China to improve laws to support IPR development
BEIJING -- China will improve laws to promote high-quality development of intellectual property rights (IPR), a senior intellectual property official said Thursday.
China will timely amend laws on patents, trademarks and copyright as well as regulations on protecting new varieties of plants, said Shen Changyu, head of the National Intellectual Property Administration, introducing a recently released plan on the country's IPR development for the next 15 years at a press conference.

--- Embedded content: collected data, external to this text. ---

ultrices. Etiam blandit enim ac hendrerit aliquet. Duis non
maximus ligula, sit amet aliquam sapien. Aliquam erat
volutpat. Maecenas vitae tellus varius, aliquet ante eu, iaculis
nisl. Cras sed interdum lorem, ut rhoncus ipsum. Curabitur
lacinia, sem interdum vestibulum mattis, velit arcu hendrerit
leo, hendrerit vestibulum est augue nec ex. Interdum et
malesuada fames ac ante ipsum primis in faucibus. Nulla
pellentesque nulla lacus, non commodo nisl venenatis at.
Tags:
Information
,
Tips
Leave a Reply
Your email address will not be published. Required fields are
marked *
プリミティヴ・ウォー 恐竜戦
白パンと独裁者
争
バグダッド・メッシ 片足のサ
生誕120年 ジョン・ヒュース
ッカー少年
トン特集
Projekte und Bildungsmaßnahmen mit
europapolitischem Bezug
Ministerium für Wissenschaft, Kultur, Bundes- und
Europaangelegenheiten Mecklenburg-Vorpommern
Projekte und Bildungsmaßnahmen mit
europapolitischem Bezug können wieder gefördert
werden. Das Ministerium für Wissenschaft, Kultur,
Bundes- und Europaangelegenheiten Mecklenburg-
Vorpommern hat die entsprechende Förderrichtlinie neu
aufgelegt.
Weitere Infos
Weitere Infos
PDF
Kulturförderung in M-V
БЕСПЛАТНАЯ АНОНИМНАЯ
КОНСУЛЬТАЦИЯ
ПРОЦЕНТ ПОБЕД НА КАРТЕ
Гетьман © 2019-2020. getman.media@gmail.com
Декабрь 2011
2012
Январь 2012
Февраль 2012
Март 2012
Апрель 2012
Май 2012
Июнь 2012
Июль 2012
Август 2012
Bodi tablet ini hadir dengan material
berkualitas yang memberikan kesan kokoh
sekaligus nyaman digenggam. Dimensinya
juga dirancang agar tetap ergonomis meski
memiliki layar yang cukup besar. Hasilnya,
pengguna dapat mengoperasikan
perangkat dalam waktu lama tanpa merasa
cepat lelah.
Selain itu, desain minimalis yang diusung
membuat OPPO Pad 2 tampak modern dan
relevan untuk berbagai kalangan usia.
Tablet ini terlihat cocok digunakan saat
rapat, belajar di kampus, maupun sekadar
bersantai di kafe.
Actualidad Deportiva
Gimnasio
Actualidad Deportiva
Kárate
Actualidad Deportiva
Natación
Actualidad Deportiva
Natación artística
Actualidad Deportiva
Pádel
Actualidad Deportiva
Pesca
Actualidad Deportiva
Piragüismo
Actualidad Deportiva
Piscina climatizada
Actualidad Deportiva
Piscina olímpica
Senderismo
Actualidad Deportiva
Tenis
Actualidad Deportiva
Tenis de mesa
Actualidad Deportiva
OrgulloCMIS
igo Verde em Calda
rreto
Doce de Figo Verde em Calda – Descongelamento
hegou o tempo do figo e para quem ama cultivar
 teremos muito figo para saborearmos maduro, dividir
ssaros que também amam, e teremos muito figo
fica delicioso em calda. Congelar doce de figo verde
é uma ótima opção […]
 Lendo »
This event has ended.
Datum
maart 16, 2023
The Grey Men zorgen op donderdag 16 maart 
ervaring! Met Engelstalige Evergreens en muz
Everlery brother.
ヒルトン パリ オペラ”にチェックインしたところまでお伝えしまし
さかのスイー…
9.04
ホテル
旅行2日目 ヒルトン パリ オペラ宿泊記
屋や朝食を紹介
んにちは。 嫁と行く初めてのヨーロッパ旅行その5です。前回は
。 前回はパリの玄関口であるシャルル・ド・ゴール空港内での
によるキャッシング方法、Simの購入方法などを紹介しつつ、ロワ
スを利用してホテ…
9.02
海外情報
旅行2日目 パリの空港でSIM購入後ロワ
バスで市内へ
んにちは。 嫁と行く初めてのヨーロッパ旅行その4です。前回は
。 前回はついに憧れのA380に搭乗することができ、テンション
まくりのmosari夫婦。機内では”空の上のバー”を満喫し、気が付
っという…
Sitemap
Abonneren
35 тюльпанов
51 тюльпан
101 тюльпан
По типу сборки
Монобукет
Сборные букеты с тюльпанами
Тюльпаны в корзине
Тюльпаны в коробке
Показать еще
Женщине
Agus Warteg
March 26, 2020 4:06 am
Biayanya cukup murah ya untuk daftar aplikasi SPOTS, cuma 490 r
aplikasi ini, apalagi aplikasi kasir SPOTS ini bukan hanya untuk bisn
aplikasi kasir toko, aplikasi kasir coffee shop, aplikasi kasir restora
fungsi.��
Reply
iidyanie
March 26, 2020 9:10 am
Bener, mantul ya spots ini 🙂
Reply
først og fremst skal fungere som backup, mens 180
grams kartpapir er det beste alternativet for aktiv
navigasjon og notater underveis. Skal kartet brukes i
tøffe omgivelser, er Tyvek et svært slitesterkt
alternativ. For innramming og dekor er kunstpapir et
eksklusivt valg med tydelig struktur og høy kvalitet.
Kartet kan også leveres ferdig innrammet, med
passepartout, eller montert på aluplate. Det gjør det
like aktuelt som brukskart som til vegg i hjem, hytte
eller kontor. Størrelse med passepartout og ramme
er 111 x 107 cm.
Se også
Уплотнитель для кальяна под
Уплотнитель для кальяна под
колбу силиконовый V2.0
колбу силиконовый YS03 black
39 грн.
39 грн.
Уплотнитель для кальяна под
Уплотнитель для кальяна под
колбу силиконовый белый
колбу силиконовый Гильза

China will speed up the legislation for special fields such as commercial secrets protection, geographical indications and integrated circuits layout designs and for new industry formats, including big data, artificial intelligence and genetic technology, Shen added.
A total of 549,000 technology contracts with a turnover of 2.8 trillion yuan (430 billion U.S. dollars) were signed in the national technology market last year, of which 186,000 technology contracts involved intellectual property rights, with the turnover reaching 1.1 trillion yuan, said Huang Shengbiao, an official with the Ministry of Science and Technology, at the press conference.
China will accelerate the building of a national technology transfer system and enhance the service capacity for the transformation of IPR and scientific and technological achievements, Huang added.
The added value of patent-intensive and copyright industries is expected to account for 13 percent and 7.5 percent of the Gross Domestic Product (GDP) by 2025, respectively, according to the relevant plan.
The number of high-value invention patents is expected to reach 12 per 10,000 people by 2025, the plan stated.